La anécdota ilustra hoy la reflexión de esta columna, cuya intención es llamarla atención de la encomiable y compleja tarea de educar. Muchos de nuestros niños y jóvenes llegan a la escuela provistos de una cantidad de experiencias, vivencias, manías y vicios que les proveen la sociedad, la familia, los amigos e incluso sus propios padres. Muchos otros llegan a la escuela porque sus padres encuentran allí el mejor escenario para compartir o endosar responsabilidades de manutención: “Allí les dan refrigerio, almuerzo, uniforme, útiles, es un buen negocio” -dicen algunos. Otros van a la escuela porque sencillamente no hay nada más qué hacer, no hay trabajo, en casa no pasa nada interesante, así que pasar el tiempo en “el cole” es hasta una opción interesante. Algunos, afortunadamente muy pocos, llegan con perversas intenciones, auspiciados por adultos para fomentar negocios de droga o sexo. Y sobresalen aquellos que justifican la labor docente y asisten a la escuela con nobles propósitos, acompañados de sus padres que los animan en ese afán de prepararse para aprobar con suficiencia el gran examen de sus vidas y hacerse seres humanos de bien, orgullo de la sociedad y la familia.

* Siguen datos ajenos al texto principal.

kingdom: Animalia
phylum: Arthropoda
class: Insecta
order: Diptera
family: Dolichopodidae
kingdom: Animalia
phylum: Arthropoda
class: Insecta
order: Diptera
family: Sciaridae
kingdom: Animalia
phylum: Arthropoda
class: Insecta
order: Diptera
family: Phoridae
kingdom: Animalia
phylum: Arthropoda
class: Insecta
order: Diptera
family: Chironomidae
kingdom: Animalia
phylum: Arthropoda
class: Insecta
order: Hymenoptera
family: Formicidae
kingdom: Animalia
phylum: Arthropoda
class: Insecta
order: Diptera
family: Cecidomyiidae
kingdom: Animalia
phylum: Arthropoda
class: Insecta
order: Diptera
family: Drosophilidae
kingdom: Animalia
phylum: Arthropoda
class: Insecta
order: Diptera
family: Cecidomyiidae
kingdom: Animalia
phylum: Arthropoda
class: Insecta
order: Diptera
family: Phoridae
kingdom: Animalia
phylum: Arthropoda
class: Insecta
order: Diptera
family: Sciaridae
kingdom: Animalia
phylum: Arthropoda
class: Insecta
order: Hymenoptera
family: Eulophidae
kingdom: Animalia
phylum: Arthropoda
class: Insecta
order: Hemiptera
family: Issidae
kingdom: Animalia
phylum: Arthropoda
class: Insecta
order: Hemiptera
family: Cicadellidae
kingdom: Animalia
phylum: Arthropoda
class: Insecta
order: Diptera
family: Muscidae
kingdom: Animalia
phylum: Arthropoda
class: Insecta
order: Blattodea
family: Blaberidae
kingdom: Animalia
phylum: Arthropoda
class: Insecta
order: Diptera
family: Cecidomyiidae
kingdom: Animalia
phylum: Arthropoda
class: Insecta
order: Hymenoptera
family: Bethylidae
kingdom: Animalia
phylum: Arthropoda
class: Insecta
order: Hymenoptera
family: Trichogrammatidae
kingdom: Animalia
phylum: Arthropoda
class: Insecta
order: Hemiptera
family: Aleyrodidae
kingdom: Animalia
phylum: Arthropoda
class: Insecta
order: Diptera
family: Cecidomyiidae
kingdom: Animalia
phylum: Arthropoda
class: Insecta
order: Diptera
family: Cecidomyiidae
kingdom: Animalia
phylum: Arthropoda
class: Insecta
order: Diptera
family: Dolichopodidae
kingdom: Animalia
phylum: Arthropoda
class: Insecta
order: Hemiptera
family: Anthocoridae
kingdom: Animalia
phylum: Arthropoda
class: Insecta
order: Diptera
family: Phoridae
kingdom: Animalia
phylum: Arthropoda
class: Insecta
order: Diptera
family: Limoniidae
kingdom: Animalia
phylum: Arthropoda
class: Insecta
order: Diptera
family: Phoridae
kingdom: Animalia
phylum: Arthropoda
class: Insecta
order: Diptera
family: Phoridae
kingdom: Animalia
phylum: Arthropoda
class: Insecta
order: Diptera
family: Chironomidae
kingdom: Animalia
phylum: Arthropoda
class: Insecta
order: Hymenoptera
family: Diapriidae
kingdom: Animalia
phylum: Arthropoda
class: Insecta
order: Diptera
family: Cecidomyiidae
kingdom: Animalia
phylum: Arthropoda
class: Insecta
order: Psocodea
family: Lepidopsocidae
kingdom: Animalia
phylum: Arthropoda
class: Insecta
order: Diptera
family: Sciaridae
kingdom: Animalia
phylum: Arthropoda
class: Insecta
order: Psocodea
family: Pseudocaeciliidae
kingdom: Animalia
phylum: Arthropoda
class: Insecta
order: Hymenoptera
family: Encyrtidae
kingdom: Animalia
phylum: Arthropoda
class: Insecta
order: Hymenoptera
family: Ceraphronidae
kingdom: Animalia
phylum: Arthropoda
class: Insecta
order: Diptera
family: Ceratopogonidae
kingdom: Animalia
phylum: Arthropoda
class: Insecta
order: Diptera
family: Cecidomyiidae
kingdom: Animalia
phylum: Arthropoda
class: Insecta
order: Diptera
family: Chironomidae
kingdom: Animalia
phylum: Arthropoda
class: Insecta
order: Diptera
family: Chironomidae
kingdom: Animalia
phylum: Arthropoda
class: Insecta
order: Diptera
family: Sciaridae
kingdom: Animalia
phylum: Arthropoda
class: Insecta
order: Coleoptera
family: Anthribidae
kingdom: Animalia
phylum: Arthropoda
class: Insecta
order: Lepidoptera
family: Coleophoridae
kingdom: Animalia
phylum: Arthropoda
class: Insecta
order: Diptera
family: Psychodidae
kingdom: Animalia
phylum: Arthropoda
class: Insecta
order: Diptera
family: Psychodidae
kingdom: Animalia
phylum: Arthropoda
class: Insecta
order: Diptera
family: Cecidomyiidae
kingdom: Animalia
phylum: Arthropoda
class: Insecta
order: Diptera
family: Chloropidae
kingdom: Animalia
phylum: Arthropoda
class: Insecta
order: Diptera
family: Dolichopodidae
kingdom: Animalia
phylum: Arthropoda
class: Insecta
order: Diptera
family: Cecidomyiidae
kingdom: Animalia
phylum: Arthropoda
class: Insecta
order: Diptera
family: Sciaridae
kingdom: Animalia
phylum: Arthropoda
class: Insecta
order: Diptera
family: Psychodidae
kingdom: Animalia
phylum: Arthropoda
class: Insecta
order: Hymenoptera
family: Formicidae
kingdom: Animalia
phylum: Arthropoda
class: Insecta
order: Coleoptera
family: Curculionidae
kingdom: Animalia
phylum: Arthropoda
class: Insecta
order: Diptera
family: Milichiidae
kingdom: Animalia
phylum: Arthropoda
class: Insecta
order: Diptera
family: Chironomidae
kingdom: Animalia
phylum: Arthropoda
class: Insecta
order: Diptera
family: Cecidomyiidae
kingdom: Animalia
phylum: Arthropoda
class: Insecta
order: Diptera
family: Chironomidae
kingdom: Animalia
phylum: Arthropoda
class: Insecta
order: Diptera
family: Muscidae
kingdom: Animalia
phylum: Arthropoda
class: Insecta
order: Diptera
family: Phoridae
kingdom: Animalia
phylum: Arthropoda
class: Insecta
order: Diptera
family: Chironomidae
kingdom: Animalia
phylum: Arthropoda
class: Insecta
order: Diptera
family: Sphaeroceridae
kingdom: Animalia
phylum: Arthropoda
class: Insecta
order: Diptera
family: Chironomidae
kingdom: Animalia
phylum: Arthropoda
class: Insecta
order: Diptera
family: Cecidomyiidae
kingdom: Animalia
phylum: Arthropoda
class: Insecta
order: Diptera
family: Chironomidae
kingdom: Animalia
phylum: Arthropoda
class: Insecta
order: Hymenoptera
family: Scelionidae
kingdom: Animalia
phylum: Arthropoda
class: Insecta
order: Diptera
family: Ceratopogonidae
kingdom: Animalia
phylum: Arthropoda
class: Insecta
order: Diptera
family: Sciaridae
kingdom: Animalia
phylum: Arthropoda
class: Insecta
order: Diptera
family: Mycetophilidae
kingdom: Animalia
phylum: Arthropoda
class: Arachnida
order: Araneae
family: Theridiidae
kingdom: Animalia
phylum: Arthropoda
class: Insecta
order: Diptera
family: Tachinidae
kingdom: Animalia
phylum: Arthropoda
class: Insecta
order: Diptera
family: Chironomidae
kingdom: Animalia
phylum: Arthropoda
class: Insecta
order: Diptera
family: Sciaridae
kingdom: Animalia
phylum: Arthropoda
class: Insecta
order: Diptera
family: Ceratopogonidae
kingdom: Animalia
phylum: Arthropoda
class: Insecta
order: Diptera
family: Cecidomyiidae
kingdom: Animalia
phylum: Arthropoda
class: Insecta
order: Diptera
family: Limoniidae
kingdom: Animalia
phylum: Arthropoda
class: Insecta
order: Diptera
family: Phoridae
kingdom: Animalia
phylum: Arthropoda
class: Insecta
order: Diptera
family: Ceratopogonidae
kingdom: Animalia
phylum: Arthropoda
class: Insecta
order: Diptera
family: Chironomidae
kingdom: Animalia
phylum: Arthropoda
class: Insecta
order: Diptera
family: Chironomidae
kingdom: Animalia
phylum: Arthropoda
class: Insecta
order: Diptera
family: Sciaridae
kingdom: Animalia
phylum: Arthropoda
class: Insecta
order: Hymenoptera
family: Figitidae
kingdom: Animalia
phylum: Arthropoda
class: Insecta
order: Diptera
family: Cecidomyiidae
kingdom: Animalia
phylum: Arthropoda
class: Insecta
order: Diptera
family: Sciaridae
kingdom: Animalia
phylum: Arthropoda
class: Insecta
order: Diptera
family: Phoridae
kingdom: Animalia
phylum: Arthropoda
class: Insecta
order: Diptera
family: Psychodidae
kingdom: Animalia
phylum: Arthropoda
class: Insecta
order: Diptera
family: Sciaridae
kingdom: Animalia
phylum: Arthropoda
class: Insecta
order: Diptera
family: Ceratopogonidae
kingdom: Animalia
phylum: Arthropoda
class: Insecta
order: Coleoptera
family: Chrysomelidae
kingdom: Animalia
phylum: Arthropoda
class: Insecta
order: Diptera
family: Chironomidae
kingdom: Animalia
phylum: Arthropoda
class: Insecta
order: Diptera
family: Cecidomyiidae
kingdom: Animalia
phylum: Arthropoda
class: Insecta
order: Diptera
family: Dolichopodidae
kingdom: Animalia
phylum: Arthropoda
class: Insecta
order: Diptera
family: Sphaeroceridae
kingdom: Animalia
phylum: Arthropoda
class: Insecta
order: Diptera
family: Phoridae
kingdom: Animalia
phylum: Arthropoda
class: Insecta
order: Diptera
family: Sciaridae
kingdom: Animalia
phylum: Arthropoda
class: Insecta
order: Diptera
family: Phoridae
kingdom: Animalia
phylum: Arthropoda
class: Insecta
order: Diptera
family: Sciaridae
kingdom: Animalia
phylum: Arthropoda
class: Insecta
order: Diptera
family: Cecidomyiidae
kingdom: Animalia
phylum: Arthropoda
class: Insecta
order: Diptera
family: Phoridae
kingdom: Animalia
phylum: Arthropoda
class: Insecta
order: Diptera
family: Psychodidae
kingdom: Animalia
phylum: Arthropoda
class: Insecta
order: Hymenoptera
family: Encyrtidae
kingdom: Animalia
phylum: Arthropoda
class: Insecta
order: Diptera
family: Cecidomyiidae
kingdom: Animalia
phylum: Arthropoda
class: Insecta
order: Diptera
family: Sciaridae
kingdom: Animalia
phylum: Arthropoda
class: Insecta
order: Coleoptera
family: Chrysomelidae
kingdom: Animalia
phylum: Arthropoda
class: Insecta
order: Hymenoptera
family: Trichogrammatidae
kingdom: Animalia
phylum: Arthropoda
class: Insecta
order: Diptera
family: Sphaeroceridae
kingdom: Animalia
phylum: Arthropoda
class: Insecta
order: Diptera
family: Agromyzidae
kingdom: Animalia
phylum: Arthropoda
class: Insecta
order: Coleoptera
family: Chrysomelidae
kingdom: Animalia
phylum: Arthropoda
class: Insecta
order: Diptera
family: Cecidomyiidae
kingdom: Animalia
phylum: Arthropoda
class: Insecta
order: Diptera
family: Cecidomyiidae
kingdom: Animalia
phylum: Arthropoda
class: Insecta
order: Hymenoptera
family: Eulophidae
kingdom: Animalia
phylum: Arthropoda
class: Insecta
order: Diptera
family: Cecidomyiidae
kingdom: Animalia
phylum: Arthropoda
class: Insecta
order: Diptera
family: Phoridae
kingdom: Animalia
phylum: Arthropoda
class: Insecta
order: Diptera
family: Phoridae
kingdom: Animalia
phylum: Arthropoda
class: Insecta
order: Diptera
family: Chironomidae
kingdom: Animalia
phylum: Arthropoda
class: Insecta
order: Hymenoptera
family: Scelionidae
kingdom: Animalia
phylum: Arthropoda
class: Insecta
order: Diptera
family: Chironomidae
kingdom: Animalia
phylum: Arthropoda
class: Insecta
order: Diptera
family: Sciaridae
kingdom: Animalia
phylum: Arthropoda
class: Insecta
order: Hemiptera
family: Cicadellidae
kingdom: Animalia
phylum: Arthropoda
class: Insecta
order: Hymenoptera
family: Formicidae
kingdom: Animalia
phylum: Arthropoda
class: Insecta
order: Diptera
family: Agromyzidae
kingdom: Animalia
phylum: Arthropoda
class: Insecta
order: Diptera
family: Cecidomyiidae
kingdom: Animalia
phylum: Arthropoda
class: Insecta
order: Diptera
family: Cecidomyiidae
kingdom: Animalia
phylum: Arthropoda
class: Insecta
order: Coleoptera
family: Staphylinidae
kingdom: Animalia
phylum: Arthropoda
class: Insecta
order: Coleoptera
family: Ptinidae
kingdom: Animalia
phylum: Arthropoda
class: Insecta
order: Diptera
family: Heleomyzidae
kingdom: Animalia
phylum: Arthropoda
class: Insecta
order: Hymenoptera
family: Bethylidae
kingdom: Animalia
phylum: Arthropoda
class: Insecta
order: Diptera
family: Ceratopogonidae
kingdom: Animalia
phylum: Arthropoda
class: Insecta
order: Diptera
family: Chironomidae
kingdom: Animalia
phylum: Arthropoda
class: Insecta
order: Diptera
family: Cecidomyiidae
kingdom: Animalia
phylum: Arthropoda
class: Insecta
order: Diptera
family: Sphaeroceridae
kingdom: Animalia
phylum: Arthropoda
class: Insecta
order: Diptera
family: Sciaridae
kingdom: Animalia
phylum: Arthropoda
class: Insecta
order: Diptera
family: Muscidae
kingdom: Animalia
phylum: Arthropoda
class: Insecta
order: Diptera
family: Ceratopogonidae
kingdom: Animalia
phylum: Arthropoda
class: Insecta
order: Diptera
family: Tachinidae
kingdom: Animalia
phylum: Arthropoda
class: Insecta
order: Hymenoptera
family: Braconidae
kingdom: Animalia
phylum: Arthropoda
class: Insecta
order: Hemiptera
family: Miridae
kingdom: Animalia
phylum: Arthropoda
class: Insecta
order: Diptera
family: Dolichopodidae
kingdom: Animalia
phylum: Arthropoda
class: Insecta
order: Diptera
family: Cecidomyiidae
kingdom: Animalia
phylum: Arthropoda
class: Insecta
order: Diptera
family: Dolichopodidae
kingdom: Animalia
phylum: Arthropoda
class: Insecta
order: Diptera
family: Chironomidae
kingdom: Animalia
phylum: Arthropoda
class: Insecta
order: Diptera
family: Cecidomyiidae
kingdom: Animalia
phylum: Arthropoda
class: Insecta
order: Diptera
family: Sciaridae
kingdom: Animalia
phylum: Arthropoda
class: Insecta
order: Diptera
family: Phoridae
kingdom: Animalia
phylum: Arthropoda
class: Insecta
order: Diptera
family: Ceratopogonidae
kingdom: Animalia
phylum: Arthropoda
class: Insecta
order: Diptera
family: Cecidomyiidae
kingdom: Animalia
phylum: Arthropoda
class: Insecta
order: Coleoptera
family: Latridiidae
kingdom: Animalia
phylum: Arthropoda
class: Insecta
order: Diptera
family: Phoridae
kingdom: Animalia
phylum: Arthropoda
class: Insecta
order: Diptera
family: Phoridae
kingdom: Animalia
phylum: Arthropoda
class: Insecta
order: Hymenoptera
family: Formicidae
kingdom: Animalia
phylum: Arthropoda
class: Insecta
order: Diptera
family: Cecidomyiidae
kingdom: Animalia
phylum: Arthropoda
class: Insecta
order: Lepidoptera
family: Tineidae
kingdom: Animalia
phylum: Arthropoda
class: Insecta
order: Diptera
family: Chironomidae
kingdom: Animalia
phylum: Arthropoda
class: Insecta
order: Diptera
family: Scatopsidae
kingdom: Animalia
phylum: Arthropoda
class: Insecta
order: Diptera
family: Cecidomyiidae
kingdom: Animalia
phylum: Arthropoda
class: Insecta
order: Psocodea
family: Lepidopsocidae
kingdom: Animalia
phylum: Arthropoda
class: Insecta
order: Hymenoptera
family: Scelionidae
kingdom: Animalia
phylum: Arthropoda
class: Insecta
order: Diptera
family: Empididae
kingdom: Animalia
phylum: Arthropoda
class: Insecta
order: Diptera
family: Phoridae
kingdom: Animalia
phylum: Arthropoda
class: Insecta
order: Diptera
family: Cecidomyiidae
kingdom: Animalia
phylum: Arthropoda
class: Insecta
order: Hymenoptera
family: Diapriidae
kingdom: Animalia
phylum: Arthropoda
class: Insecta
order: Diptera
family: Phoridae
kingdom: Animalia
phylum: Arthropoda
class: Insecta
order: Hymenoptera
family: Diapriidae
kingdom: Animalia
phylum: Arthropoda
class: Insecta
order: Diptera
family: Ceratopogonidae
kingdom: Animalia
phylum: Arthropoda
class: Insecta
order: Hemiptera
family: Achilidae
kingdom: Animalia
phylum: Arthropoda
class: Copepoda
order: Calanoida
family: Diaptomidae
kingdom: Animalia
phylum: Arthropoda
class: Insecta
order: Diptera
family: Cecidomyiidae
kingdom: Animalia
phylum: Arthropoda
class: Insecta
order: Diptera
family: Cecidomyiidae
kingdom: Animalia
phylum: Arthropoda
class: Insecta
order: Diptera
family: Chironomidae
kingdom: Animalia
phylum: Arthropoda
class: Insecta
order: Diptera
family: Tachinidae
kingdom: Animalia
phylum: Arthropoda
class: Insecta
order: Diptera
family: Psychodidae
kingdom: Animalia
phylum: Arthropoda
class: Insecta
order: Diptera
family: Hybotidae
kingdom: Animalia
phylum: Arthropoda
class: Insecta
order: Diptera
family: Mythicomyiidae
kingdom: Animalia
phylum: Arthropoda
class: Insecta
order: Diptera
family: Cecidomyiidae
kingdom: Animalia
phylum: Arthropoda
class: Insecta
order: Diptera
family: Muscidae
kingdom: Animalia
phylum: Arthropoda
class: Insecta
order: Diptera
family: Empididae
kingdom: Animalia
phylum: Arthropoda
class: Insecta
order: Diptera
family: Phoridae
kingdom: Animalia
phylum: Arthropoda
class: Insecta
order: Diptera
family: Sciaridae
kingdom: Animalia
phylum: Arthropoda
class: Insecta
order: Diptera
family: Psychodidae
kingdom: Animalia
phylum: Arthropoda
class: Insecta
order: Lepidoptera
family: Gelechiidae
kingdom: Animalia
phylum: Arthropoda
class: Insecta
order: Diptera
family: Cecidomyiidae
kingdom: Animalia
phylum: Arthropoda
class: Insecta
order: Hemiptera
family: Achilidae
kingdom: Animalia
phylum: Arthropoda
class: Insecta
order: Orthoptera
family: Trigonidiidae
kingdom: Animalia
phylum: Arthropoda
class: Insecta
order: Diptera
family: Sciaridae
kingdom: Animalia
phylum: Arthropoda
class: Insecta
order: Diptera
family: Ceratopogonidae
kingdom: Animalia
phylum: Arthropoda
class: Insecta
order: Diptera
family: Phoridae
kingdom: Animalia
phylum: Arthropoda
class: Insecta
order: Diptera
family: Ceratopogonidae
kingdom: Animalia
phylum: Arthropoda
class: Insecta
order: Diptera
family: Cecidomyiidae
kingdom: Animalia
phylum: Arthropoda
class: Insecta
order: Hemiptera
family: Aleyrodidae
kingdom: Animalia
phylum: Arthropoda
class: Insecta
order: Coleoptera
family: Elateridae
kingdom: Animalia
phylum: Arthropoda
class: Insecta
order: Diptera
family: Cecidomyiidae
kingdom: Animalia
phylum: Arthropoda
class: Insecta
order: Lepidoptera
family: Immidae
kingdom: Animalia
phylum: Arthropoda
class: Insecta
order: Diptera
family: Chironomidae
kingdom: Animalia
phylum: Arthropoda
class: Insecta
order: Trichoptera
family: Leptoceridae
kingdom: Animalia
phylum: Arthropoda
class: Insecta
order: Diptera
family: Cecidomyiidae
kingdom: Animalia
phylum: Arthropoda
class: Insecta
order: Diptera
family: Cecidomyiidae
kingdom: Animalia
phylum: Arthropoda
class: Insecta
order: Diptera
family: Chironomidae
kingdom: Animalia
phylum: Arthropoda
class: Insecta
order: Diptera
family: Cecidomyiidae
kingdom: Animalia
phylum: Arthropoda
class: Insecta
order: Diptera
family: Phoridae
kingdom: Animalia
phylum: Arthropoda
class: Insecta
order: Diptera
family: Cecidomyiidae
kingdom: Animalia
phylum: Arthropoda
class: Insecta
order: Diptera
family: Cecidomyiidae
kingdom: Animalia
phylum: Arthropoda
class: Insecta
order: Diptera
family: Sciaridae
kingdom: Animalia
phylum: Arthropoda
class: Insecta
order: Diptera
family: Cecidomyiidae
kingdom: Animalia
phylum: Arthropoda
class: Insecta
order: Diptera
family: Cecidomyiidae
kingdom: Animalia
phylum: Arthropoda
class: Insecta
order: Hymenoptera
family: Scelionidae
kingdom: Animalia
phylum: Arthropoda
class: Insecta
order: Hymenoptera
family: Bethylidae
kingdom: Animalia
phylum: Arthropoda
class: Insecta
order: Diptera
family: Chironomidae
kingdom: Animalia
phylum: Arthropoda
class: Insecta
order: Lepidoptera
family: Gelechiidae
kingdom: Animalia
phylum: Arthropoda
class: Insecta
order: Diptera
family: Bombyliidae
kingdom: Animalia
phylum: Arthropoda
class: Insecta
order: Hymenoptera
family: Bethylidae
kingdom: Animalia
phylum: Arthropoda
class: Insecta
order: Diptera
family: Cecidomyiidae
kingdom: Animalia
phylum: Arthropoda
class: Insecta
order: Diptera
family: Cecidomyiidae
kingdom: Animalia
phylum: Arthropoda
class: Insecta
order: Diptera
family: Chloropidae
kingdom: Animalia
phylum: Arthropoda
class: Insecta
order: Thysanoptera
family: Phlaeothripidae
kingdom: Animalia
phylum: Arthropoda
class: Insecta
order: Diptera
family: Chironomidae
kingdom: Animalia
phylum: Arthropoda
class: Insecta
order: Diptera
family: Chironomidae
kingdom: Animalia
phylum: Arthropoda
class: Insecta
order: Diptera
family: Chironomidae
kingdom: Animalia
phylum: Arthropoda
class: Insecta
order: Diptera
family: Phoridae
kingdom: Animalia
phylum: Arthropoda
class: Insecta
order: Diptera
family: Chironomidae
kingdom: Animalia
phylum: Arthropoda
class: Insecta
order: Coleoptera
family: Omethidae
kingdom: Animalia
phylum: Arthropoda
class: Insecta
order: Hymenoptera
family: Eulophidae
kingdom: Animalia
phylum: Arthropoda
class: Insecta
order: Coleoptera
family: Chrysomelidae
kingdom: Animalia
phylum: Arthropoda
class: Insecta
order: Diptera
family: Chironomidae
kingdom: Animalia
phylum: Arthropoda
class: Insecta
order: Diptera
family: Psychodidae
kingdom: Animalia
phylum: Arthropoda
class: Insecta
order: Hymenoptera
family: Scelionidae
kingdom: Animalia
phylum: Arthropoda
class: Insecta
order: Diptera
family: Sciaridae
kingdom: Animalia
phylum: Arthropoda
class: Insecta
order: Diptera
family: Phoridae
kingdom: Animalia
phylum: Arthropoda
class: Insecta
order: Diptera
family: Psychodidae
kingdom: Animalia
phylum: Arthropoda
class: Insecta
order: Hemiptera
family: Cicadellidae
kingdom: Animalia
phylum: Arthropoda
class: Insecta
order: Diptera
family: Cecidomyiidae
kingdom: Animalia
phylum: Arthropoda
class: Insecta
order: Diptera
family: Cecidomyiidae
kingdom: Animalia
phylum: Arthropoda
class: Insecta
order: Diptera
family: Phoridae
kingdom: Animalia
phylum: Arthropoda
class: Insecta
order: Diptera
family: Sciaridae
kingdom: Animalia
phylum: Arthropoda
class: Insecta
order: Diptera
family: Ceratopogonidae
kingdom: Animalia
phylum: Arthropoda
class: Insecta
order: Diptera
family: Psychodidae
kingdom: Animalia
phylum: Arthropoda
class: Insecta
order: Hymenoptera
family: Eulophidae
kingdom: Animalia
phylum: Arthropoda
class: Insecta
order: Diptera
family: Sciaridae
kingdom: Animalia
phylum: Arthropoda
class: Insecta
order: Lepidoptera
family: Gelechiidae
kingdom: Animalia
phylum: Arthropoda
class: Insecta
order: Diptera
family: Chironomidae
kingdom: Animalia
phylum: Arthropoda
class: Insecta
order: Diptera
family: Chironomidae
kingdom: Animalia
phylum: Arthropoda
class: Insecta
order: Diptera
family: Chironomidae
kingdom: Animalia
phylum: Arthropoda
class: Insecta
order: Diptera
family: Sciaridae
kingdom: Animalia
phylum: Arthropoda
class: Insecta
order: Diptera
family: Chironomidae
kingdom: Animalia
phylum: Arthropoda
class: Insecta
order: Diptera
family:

Para reflexionar me gustaría compartir algunas inquietudes: ¿La escuela y sus maestros cuentan hoy con los medios suficientes para una efectiva motivación de sus estudiantes por el conocimiento, a pesar de las causas reales que justifican su presencia en ella? ¿Se justifica que se le asigne a la escuela la responsabilidad en materia de calidad de aprendizajes de sus estudiantes exonerando al Estado, la sociedad y la familia? ¿Son eficaces y suficientes las políticas que en materia de acompañamiento y tutelaje tiene el Estado colombiano para proteger a su población escolar? ¿Las instituciones del Estado encargadas de la protección de la infancia y la adolescencia, cumplen su papel efectivo como guardianes de derechos ante desafíos y agresiones de su propia familia? ¿Cómo formar en valores, en moral y en ética, si los niños andan inmersos en ambientes sociales y familiares que viven de la práctica de lo ilegal, lo clandestino y lo moralmente reprochable?
Con la reflexión de hoy pretendo, por un lado, llamar la atención de toda la comunidad para que valoremos y apoyemos la difícil misión de educar, acompañemos con fervor esta vocación que a decir verdad siempre ha sido difícil, pero que hoy es más abnegada que nunca, no sólo porque antes tenía un mayor reconocimiento, sino también porque, fundamentalmente, los niños iban a la escuela con sed de conocimiento y avidez por aprender; además, la sólida composición de la unidad familiar era garantía de los nobles propósitos del chico en la escuela. Por otra parte, busco llamar la atención de las autoridades, porque considero que la grave crisis y la descomposición de la familia hoy en Colombia no encuentra respuesta en la organización del Estado; no hay quién se ocupe de los hijos que a temprana edad se dedican a la delincuencia, y no hay entidad u organismo que se ocupe de los padres que abandonan sus obligaciones y tiran a sus hijos ala buena suerte. Y así ninguna nación es viable.